In vivo Pharmacokinetic and Pharmacodynamic (PK/PD) Modeling and Establishment of the PK/PD Cutoff of Florfenicol Against Pasteurella multocida in Ducks

Xia Xiao; Weixuan Lan; Yaqin Zhao; Ruichao Li; Yuan Liu; Juan Liu; Zhiqiang Wang

doi:10.3389/fmicb.2020.616685

In vivo Pharmacokinetic and Pharmacodynamic (PK/PD) Modeling and Establishment of the PK/PD Cutoff of Florfenicol Against Pasteurella multocida in Ducks

Front Microbiol. 2021 Jan 11:11:616685. doi: 10.3389/fmicb.2020.616685. eCollection 2020.

Authors

Xia Xiao^{1

2}, Weixuan Lan¹, Yaqin Zhao^{3

4}, Ruichao Li^{1

2

5}, Yuan Liu^{1

2

5}, Juan Liu⁶, Zhiqiang Wang^{1

2

3

7}

Affiliations

¹ College of Veterinary Medicine, Yangzhou University, Yangzhou, China.
² Jiangsu Co-innovation Center for Prevention and Control of Important Animal Infectious Diseases and Zoonoses, Yangzhou, China.
³ Xinjiang Institute of Chinese Materia Medica and Ethnical Materia, Wulumuqi, China.
⁴ Xinjiang Key Laboratory of Chinese Materia Medica and Ethnic Materia Medica, Wulumuqi, China.
⁵ Institute of Comparative Medicine, Yangzhou University, Yangzhou, China.
⁶ Pizhou Animal Health Supervision Institute, Xuzhou, China.
⁷ Institutes of Agricultural Science and Technology Development, Yangzhou, China.

Abstract

Pasteurella multocida can invade and translocate through endothelial cells and result in vascular-system infection, which can cause severe economic losses in the poultry industry. Antibacterial therapy (especially florfenicol) plays an important part in controlling P. multocida infection. To preserve the effect of florfenicol, in vivo pharmacokinetic/pharmacodynamic (PK/PD) modeling of florfenicol against three P. multocida strains in duck was established. Then, the efficacy of the currently marketed dose, a rational dosage regimen for populations, and the PK/PD cutoff were predicted through Monte Carlo simulations (MCSs).
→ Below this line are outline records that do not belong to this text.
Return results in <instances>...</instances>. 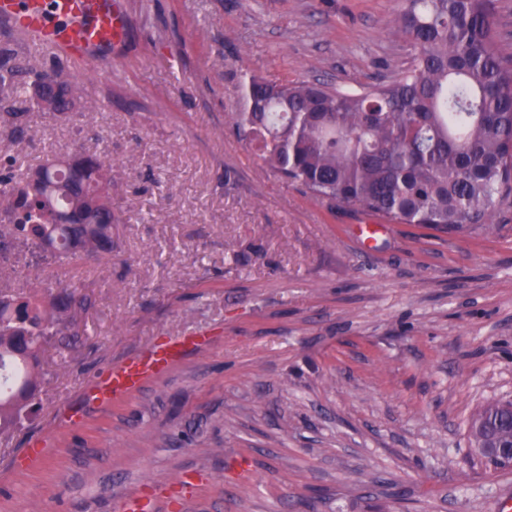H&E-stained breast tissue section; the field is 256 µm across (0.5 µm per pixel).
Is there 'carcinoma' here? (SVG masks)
Instances as JSON below:
<instances>
[{"mask_svg": "<svg viewBox=\"0 0 512 512\" xmlns=\"http://www.w3.org/2000/svg\"><path fill=\"white\" fill-rule=\"evenodd\" d=\"M398 28L414 54L388 84L343 91L307 82L244 84L247 111L237 120L274 171L316 199L390 224L473 234L492 223L495 203L512 199V55L499 48L493 0H404ZM53 100L64 115L81 99L61 66H21L0 48V105L9 134H27L26 111ZM70 175L47 158L42 189L11 162L0 174V249L30 241L67 262L112 255L111 167L80 154ZM87 296L71 286L48 296L0 293V434L38 407L40 352L72 346L75 314ZM476 447L512 439V402L487 406L471 422Z\"/></svg>", "mask_w": 512, "mask_h": 512, "instance_id": "1", "label": "carcinoma"}]
</instances>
The area under the concentration-time curve from 0 to 24 h/minimum inhibitory concentration (AUC_{0-24 h} /MIC) was the optimal PK/PD parameter. The PK/PD surrogate values of florfenicol against P. multocida were similar using different organs as the PD target, but varied in different strains. For the florfenicol-sensitive strain 0825Y₁, when the AUC_{0-24 h} /MIC reached 117.54 and 108.19, florfenicol showed a bactericidal effect in the liver and lung, respectively. For the florfenicol-sensitive strain 0901J₁, the corresponding value was 78.39 and 54.30, respectively. For the florfenicol-resistant strain JY160110, florfenicol could attain a maximum effect of 1 - log₁₀ reduction in bacteria in the liver and lung when the AUC_{0-24 h} /MIC reached 2.03 and 2.06, respectively. The PK/PD-based prediction for the population dose indicated a poor effect for the low end of the currently marketed dose (40 mg/kg body weight per day), but a robust effect for the high end of the currently marketed dose (60 mg/kg body weight per day) with a target attainment rate of 92.79% and 81.44% against P. multocida in mainland China and worldwide, respectively. The recommended dose optimized by MCSs was 52 mg/kg body weight in mainland China. The PK/PD cutoff of florfenicol against P. multocida at the low end and high end of the current daily dose (40 and 60 mg/kg body weight) and predicted daily dose in mainland China (52 mg/kg body weight) was 0.25, 4, and 0.5 μg/ml, respectively. These results suggested that more than one strain should be involved for PK/PD modeling and contributed to rational use of florfenicol in populations. We also provided fundamental data for determination of florfenicol breakpoints in poultry.

Keywords: P. multocida; PK/PD cutoff; PK/PD modeling; dose; florfenicol.